Increased cross-border collaboration would also solve the biggest challenge of developing CCS in the region. Capital investment costs are high in comparison to solar power, wind energy and other smaller-scale climate mitigation technologies.
“Establishing a CCS infrastructure requires heavy investments and it’s unlikely that the investment costs can be borne by individual industries or even individual countries,” Koch explains. “Therefore, more countries must commit to collaboration on developing CCS technology and infrastructure.”
Oslo aims to capture over 350,000 tons of CO2
One of the companies involved in the Norwegian initiative is Fortum Oslo Varme, which produces and distributes renewable district heating in the Oslo region. Its waste-to-energy incinerator plant, Klemetsrud, is one of the largest land-based point sources of emissions in Norway, emitting approximately 400,000 tons of CO2 per year. This equals just over a tonne of CO2 per tonne of waste incinerated.
“The flue gas already undergoes a comprehensive cleaning process, where different types of gases and pollutants are removed from the smoke,” says Jannicke Gerner Bjerkås, Director of HR and Communications at Fortum Varme Oslo. “However, the CO2 isn’t removed in this process, and the question we asked ourselves was, why not?”
A feasibility study concluded that by building a CO2 cleaning facility, based on amine technology, Klemetsrud could capture 90 per cent of its CO2 emissions.
“This represents an enormous potential,” says Gerner Bjerkås, referring to existing waste incineration plants in Norway, Sweden and Denmark. “In addition, the EU has introduced restrictions on the landfill of waste, so EU countries are likely to build new waste incineration facilities in the coming years. By laying out the right policy framework for CO2 emissions from waste incineration, these facilities could be built with integrated carbon capture systems in the future.”
Fuel production from recycled CO2
Captured carbon emissions can also be reused. Carbon Recycling International (CRI) is an Icelandic company that has developed a technology for fuel production from captured CO2. Its technology platform is already industrially mature and the first production facility has been in operation since 2012.
CRI’s production plant in Iceland produces renewable methanol by capturing CO2 from the emissions of a geothermal power plant and reacting the gas with hydrogen, made by splitting water with electrolysis. The methanol can be used directly as fuel in traditional combustion engines as well as fuel cells that transform the methanol into electricity. All energy used in the production comes from renewable sources, i.e. hydro and geothermal power.

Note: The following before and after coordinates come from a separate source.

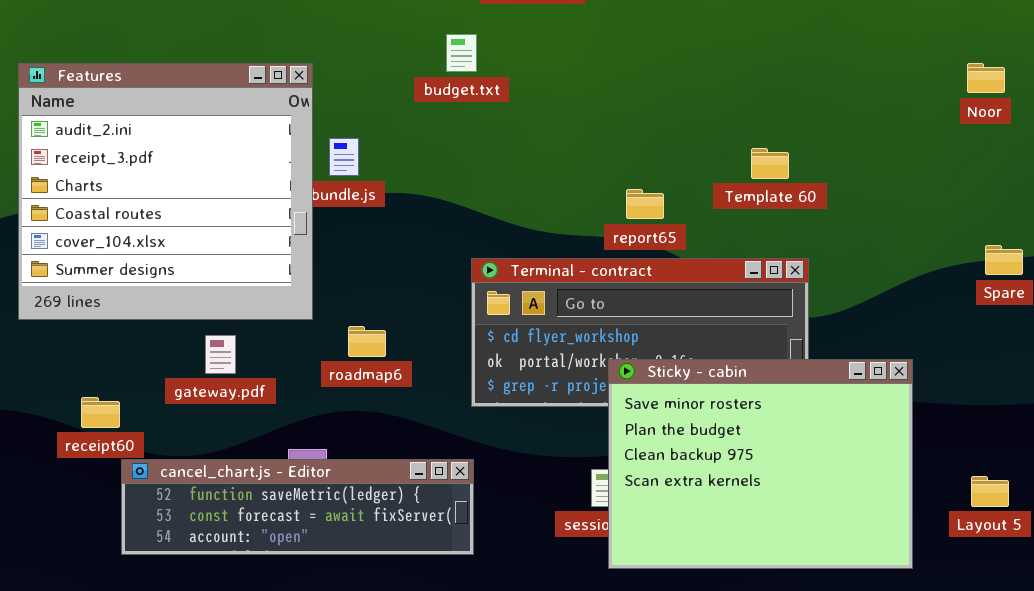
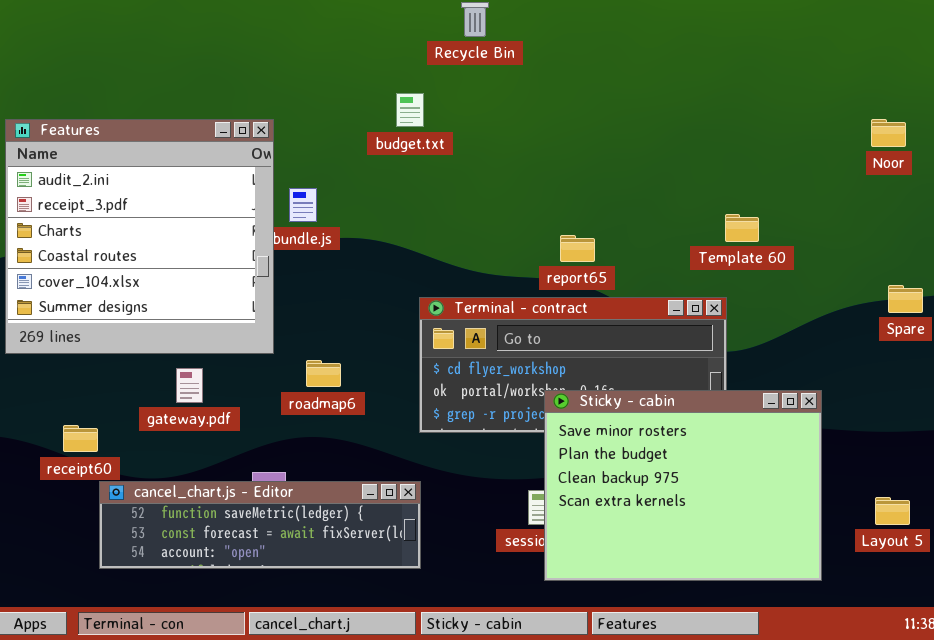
Template 60: [751,148,789,179] -> [725,214,759,242], moved

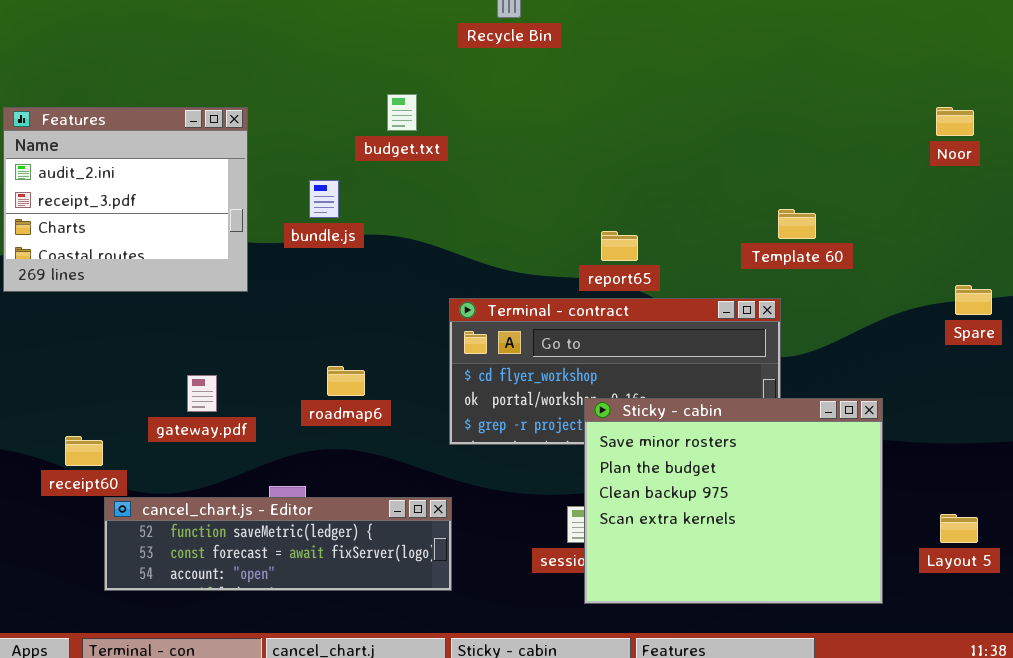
budget.txt: [396,93,424,127] -> [387,94,417,131], moved
Features: [5,119,274,354] -> [3,107,248,292], resized

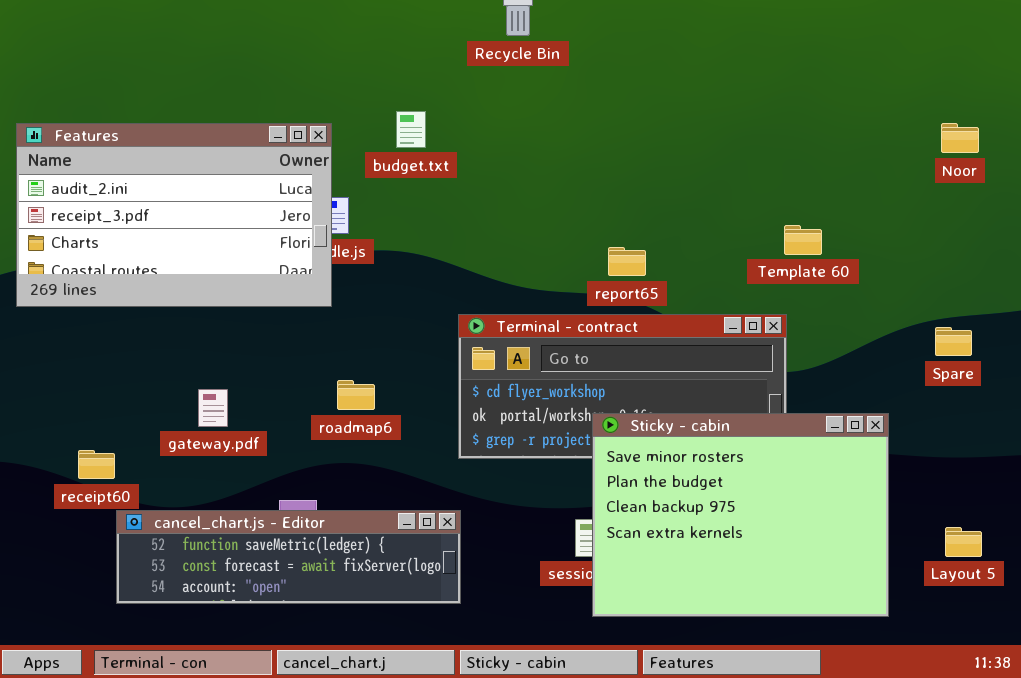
Features: [3,107,248,292] -> [16,123,332,307], resized
Spare: [955,285,992,315] -> [935,327,972,356], moved

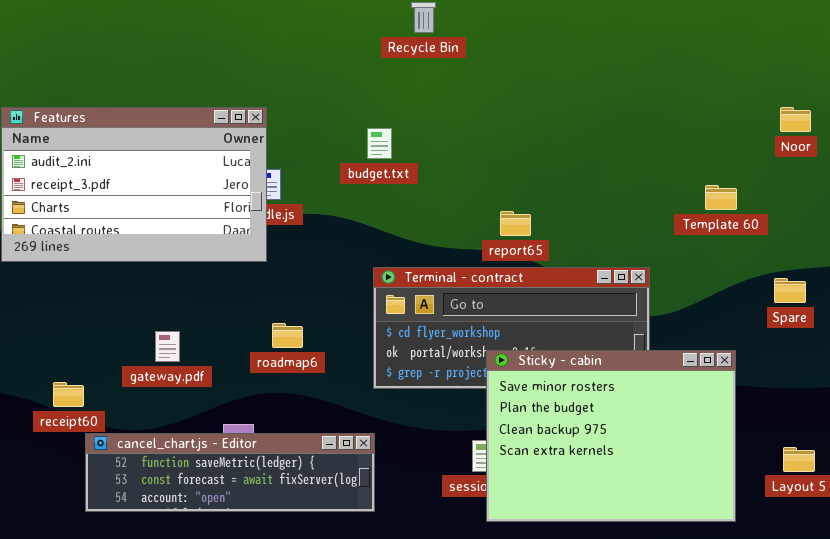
budget.txt: [396,111,426,148] -> [367,128,392,159], moved
Template 60: [784,225,822,255] -> [705,185,737,210], moved

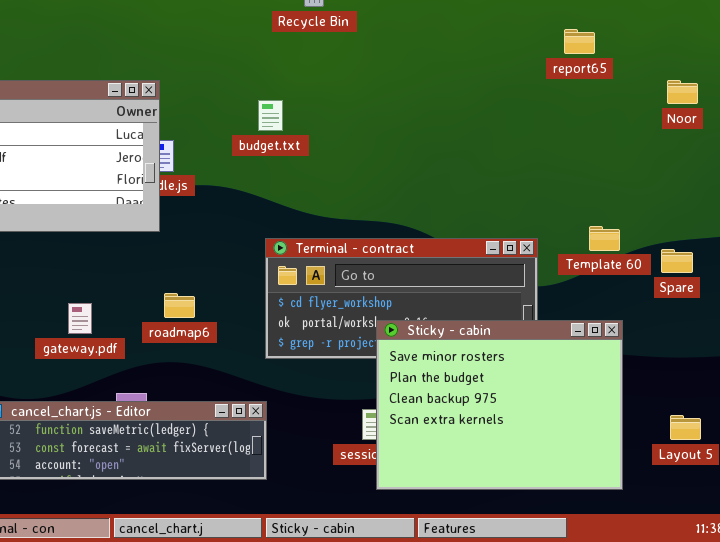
Template 60: [705,185,737,210] -> [589,226,620,251], moved
report65: [500,211,531,236] -> [564,29,595,54], moved
gateway.pdf: [155,331,180,362] -> [68,303,92,334], moved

“Using fuel from CO2 captured from industry emissions instead of fossil fuels makes it possible to power cars, ships or airplanes with a liquid fuel without creating any net CO2 emissions,” says Benedikt Stefánsson, Business Development Manager at CRI. “The technology therefore represents an effective solution to reducing emissions from the transport sector, which currently accounts for around 40 per cent of all emissions in the Nordic region.”
On 15 November 2017, Nordic Energy Research is organising the side event Renewable energy for energy intensive industry – new technology options at the Nordic Pavilion at COP23 in Bonn. The event focuses on the ways in which energy-intensive industries can change production processes and shift from fossil-based energy to renewable energy sources. At the session, the IEA will present a new report, Renewable Energy for Industry – From green energy to green materials and fuels.